The EBA went on to say that SCA purposefully allows for multiple “authentication approaches in the industry, in order to ensure that the regulatory technical standards remain technology-neutral and future-proof.”

We’ve looked at what’s in place and tested the existing protocol and its infrastructure. Authentication systems that rely on 3D Secure, with their communication among the merchant, gateway, at least two banks, the consumer and often back around again can in extreme cases take 15 seconds or more — an eternity on the web.

And there is no mystery in what that delay does to conversions. Slow and complicated checkout processes are a conversion killer.

Nearly 48% of consumers told polling firm Survata, in a Signifyd customer experience survey, that they felt frustrated by checkout experiences that redirect them to another site for credit card verification, a feature of 3D Secure. The Baymard Institute found that 28 percent of consumers abandoned their carts because checkout took too long or was too complex.

The way to completely sidestep the problems with 3D Secure as a protocol is to take ownership of SCA by building or buying a holistic approach to meeting PSD2 obligations. We expect that the best customer experience under PSD2 will involve a machine-learning-based SCA provider conducting dynamic fraud analysis for online retailers, then passing the SCA decision down the 3D Secure rails to eliminate delays in approval, minimise customer friction, and maximise authorisation rates.

Such a system, relying on a vast amount of transaction data, provides just the right scrutiny for each order to protect consumers and retailers from fraudulent credit card transactions while avoiding the added friction brought on by a one-size-fits-all, legacy 3D-Secure-powered system.

The holistic approach allows for near instantaneous SCA review and more accurate decisions based on the significantly more data processed by the system’s learning machines, as opposed to passing down that data all the way to the issuing banks and back. The system should have the added advantage of shifting all liability away from the merchant, onto the issuing bank in the case of 3D-Secure-authorised transactions, or onto the SCA provider for any transaction that would require a step-up or be declined.

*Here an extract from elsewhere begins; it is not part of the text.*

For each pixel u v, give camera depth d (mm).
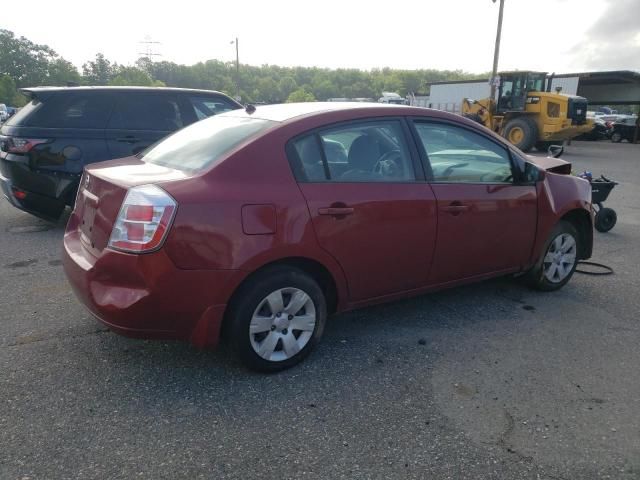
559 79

Fortunately, the technology to build a successful and sustainable PSD2 solution, fully compliant with the requirements for SCA, is available today. Instead of banking on exceptions, retailers should fix the problems that don’t protect their customers’ payment information.

While the details of this innovative approach to PSD2 are important, it’s the underlying thinking that is vital to executing a successful PSD2 strategy. It starts with embracing the new SCA requirements rather than trying to avoid them through a pretzel of exemptions.

Because in the end, coming to grips with the reality of PSD2 and its SCA requirements is the only way to achieve the noble goals of the regulation without breaking the customer experience they’ve worked so hard to foster.